--- Data excerpts ---
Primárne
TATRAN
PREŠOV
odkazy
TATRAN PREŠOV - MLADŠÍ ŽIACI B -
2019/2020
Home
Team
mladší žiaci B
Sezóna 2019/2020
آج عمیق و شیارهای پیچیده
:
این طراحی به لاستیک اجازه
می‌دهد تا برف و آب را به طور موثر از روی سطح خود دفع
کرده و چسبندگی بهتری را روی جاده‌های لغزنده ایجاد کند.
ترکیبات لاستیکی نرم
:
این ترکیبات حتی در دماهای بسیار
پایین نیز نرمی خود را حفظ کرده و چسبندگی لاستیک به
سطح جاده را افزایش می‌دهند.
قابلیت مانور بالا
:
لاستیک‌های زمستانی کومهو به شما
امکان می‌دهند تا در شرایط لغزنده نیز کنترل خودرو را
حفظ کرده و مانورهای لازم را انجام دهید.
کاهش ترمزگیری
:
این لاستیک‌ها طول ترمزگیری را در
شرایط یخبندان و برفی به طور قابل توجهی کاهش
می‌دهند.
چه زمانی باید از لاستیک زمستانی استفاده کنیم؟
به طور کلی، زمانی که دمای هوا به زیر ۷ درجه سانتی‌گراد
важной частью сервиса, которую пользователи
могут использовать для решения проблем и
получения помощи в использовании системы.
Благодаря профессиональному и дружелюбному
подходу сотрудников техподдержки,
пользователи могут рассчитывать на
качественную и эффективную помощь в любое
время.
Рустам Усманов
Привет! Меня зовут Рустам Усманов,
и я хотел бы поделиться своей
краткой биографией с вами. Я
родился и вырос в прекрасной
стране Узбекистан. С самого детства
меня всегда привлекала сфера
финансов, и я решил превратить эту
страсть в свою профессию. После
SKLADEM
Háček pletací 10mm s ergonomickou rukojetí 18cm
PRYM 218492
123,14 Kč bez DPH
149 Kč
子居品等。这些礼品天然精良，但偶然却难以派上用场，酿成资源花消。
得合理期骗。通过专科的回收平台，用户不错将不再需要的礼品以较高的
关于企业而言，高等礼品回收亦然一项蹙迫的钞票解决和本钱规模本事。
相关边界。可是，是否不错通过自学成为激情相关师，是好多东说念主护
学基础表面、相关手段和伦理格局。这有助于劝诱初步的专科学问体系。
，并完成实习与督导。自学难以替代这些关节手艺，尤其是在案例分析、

--

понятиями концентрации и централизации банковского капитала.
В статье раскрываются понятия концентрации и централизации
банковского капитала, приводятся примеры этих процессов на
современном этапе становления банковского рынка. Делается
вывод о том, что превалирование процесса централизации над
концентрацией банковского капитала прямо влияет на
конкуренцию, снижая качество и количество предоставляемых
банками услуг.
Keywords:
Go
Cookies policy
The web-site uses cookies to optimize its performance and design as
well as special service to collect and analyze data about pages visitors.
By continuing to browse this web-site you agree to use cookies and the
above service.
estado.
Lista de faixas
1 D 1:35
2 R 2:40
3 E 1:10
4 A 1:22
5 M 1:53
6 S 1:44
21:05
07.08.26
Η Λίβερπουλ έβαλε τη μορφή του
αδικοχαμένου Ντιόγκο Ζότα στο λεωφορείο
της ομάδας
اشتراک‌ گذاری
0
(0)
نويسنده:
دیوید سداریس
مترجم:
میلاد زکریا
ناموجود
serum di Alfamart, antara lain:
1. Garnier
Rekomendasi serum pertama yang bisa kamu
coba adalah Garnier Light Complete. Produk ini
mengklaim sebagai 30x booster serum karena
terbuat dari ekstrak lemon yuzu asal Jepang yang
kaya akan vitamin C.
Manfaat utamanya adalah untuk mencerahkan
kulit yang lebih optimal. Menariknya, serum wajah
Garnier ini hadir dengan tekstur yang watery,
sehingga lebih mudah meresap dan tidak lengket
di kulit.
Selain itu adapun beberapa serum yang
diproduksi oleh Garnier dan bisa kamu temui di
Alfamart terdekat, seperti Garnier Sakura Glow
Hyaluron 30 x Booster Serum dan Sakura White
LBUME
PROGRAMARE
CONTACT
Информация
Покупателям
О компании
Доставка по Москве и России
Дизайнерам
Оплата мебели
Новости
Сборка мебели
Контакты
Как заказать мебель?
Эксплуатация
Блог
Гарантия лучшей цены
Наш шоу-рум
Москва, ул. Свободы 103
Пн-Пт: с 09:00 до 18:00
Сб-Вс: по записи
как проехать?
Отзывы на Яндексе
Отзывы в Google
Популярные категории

--

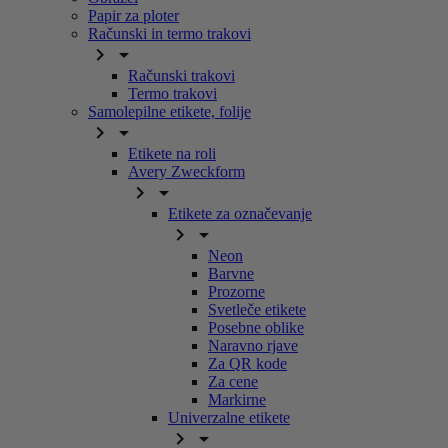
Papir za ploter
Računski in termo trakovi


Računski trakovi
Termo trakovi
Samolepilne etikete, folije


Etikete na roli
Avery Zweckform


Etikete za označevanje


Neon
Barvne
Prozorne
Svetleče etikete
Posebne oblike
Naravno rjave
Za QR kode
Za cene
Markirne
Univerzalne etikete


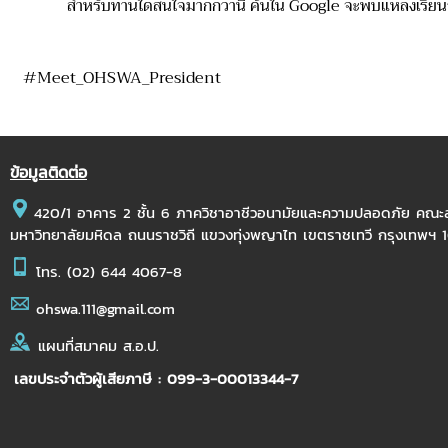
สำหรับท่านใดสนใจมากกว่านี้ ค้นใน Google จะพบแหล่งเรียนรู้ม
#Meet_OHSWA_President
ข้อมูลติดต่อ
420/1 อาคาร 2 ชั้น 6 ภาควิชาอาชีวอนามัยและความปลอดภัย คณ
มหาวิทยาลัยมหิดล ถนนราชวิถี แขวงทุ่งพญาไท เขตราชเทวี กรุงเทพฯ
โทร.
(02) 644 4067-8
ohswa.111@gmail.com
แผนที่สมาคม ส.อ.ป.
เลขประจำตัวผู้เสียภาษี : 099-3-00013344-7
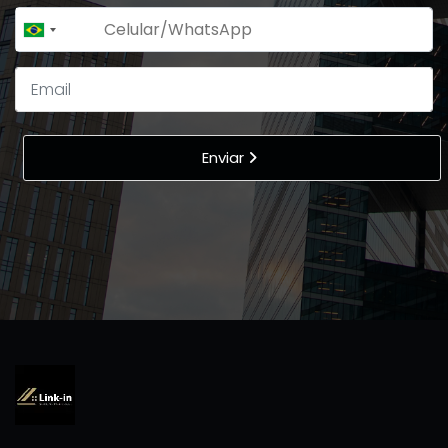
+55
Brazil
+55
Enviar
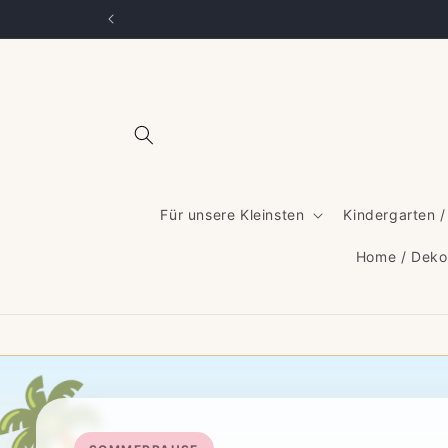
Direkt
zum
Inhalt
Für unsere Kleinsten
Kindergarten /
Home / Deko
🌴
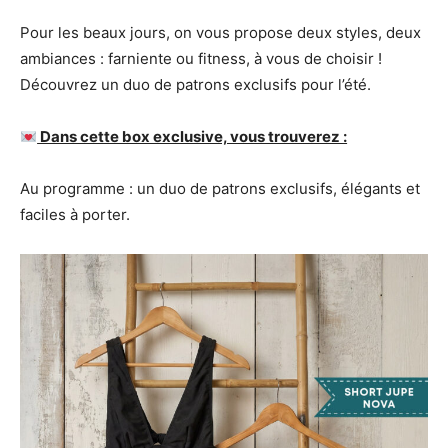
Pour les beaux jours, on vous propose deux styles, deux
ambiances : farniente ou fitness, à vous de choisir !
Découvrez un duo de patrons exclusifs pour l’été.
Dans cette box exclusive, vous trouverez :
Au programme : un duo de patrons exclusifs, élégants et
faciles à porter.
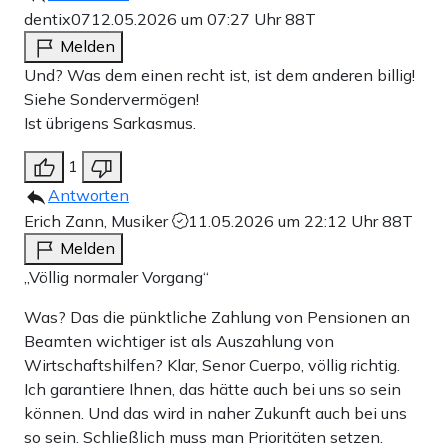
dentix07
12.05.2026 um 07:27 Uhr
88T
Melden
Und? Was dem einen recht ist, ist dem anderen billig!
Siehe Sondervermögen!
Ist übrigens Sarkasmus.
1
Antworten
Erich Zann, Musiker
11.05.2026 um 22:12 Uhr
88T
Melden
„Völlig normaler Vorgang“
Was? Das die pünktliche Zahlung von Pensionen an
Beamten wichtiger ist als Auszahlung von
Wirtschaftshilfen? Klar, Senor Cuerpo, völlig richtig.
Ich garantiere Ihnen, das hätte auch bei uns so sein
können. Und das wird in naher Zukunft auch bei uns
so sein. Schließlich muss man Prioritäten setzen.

--- TASK ---
Render the data as a two-column Markdown table, with columns Row and Line, starting with the line that contains "สำหรับท่านใดสนใจมากกว่านี้ ค้นใน Google" and going on through the line that contains "faciles à porter.". Leave out blank lines and pictures, and number each remaining line in the Row column.

--- THE ANSWER ---
| Row | Line |
|---|---|
| 1 | สำหรับท่านใดสนใจมากกว่านี้ ค้นใน Google จะพบแหล่งเรียนรู้ม |
| 2 | #Meet_OHSWA_President |
| 3 | ข้อมูลติดต่อ |
| 4 | 420/1 อาคาร 2 ชั้น 6 ภาควิชาอาชีวอนามัยและความปลอดภัย คณ |
| 5 | มหาวิทยาลัยมหิดล ถนนราชวิถี แขวงทุ่งพญาไท เขตราชเทวี กรุงเทพฯ |
| 6 | โทร. |
| 7 | (02) 644 4067-8 |
| 8 | ohswa.111@gmail.com |
| 9 | แผนที่สมาคม ส.อ.ป. |
| 10 | เลขประจำตัวผู้เสียภาษี : 099-3-00013344-7 |
| 11 | +55 |
| 12 | Brazil |
| 13 | +55 |
| 14 | Enviar |
| 15 | Direkt |
| 16 | zum |
| 17 | Inhalt |
| 18 | Für unsere Kleinsten |
| 19 | Kindergarten / |
| 20 | Home / Deko |
| 21 | 🌴 |
| 22 | Pour les beaux jours, on vous propose deux styles, deux |
| 23 | ambiances : farniente ou fitness, à vous de choisir ! |
| 24 | Découvrez un duo de patrons exclusifs pour l’été. |
| 25 | Dans cette box exclusive, vous trouverez : |
| 26 | Au programme : un duo de patrons exclusifs, élégants et |
| 27 | faciles à porter. |